Tarefas
1. Por favor, traduza para o inglês esta frase da crônica sobre o dia da eleição: "Repassei na cabeça os números dos nomes que estavam na cola que guardei na carteira."
2. Responda, com base na crônica sobre o dia da eleição:
(a) Por volta de que horas o narrador encontrou o título de eleitor?
(b) Quantos nomes havia na cola?
(c) Em que modelo de carro o narrador viajou?
3. Escreva a continuação da crônica sobre o dia da eleição a partir da última frase.

Trecho para leitura
--*--

Para ler ouvindo “A Grande Onda”, do Cícero.
(Sim, o título desta crônica é uma cópia descarada)
(Após uma ressaca eleitoral pior do que ressaca de vinho seco, procurei escrever para mandar a cefaleia para aquele lugar)
No domingo, 07, votei pela segunda vez na vida. Um dia antes, revirei a casa toda procurando o dito título de eleitor. O guarda-roupa ficou até que arrumado, o contrário de quando não procuro algo dentro dele. Meus dedos tateavam pastas e caixas dos quartos. Coloquei para tocar na vitrola o LP que está nela desde o mês passado. Pensei que ajudaria na busca, mas só fez com que o tempo decolasse e o dia seguinte estava logo aí, na minha janela. Era mais ou menos duas da manhã quando o encontrei. Estava lá, da mesma cor, conservado dentro da capa de plástico que comprei de um cara no metrô. Hora de trabalhar, meu amigo, a vida boa acabou.
Dez pulinhos antes de dormir. Mais uma vez o dia foi salvo, graças a São Longuinho.
Acordei relativamente cedo. Repassei na cabeça os números dos nomes que estavam na cola que guardei na carteira. Seis nomes ao todo. Após um demorado café da manhã proposital, saí. Sim, o dia não era dos melhores. O tempo não ajudava, as pessoas não ajudavam, os políticos não ajudavam… eu não ajudava.
Entrei no carro de um motorista de aplicativo. Meu nome, destino, confirmar, seguir. Não me recordo agora do nome do rapaz que dirigia, algo entre Laércio e Chico. Perguntou se a música que tocava no rádio estava agradável. Olhando pelo retrovisor, o motorista viu minha cabeça afirmando. Durante o percurso, ele tentou puxar assunto comigo. Perguntou qual era a minha zona eleitoral e o que achava de tudo o que vinha acontecendo no Brazil, baby. Adotei monossílabas como resposta.
Percebi claramente o jogo de adivinhação que estávamos participando. Ganhava aquele que respondesse corretamente os números que seriam teclados na urna eleitoral. Os únicos números que importavam no dia 7. Acho que até mesmo a mega-sena fora deixada de lado. O prêmio que o povo queria era maior…bem m-a-i-o-r. Olhei ao redor do carro para ver se alguma bala de hortelã estava dando sopa por aí. Até as balas foram votar, era só o que faltava. Desci do Chevrolet Onix sem ganhar o jogo. O motorista também não soube me decifrar, nem espiar minha cola. Ambos perdedores.

--*--

Dados fornecidos
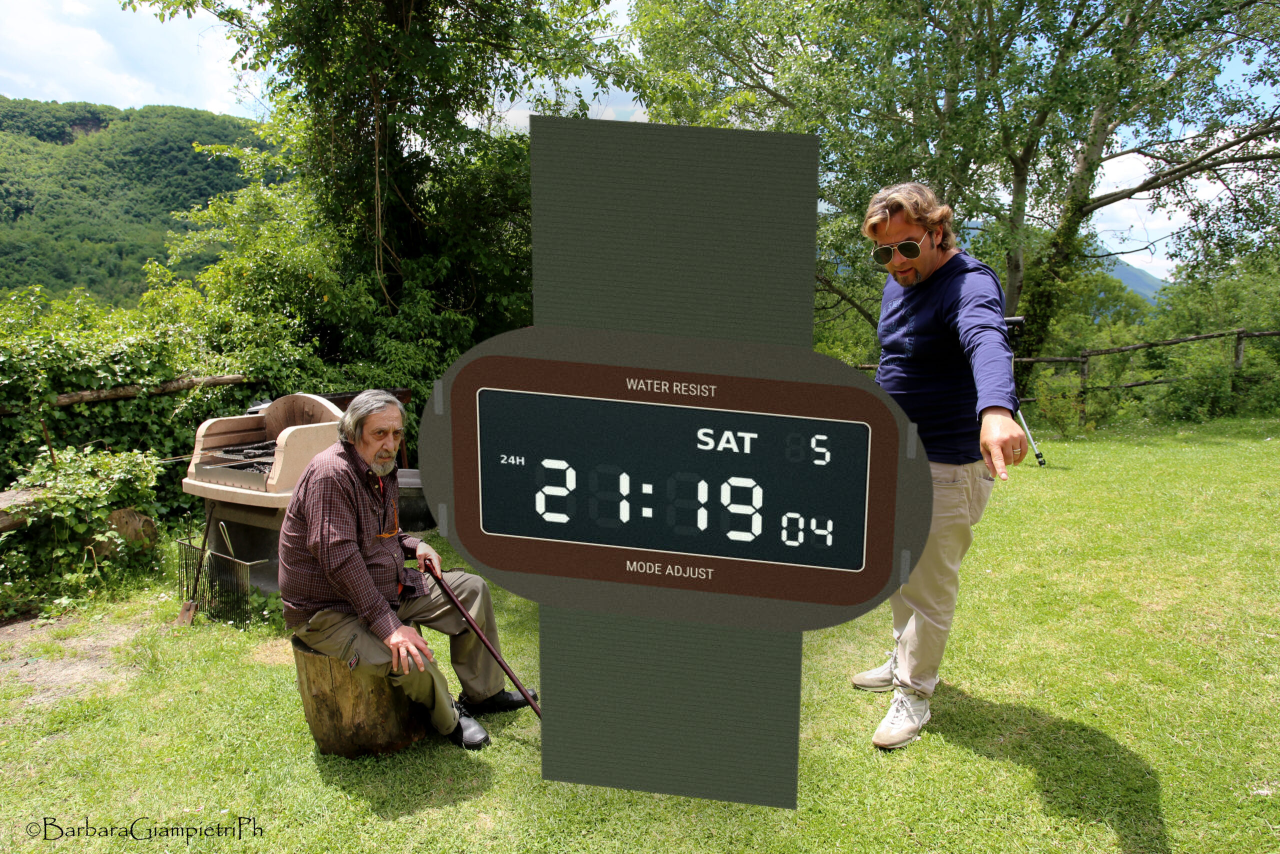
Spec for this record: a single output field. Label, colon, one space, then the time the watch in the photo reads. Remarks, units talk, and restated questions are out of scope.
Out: 21:19:04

--*--

Respostas por tarefa
1. I went over in my head the numbers of the names that were on the cheat sheet I had kept in my wallet.

2.
(a) Por volta das duas da manhã.
(b) Seis nomes.
(c) Um Chevrolet Onix.

3.
Ao pisar no concreto esburacado de São Paulo, quase fui arrastado pela onda. E não, não era água. Era papel! Segurei-me em uma grade e consegui manter firmeza no meu passo. Mas o que era tudo aquilo, afinal? Minha consciência retornou ao lugar certo da cabeça e lembrei a época que estamos.
Rostos e números, rostos e números, rostos e números, rostos e rostos e números e rostos e números e cores e números e era azul, vermelho, verde, laranja, cinza e rostos e números voltavam e eram mais rostos e números e…
Eu estava cara a cara com a onda de papelzinhos de candidatos. Se não fosse filho de orixá, eu juraria ter entrado acidentalmente no céu católico. Havia santinhos por todos os cantos. Esperavam ansiosamente o resgate por mãos humanas. Clamavam!
Subi as escadas da escola pública onde voto e tive sorte de chegar até o topo. A maré estava alta e a onda de papel fazia senhoras e crianças acompanhadas dos pais levarem um baita escorregão. Dois adultos disfarçaram a queda simulando uma dança meio tango e hip hop. Até nas dificuldades buscamos um jeito de dançar. As ondas estavam brabas logo naquele horário, imagine mais tarde. Santinhos invadiam casas próximas e a própria escola estava se afogando. Não sei nadar em pilhas de papel, melhor correr!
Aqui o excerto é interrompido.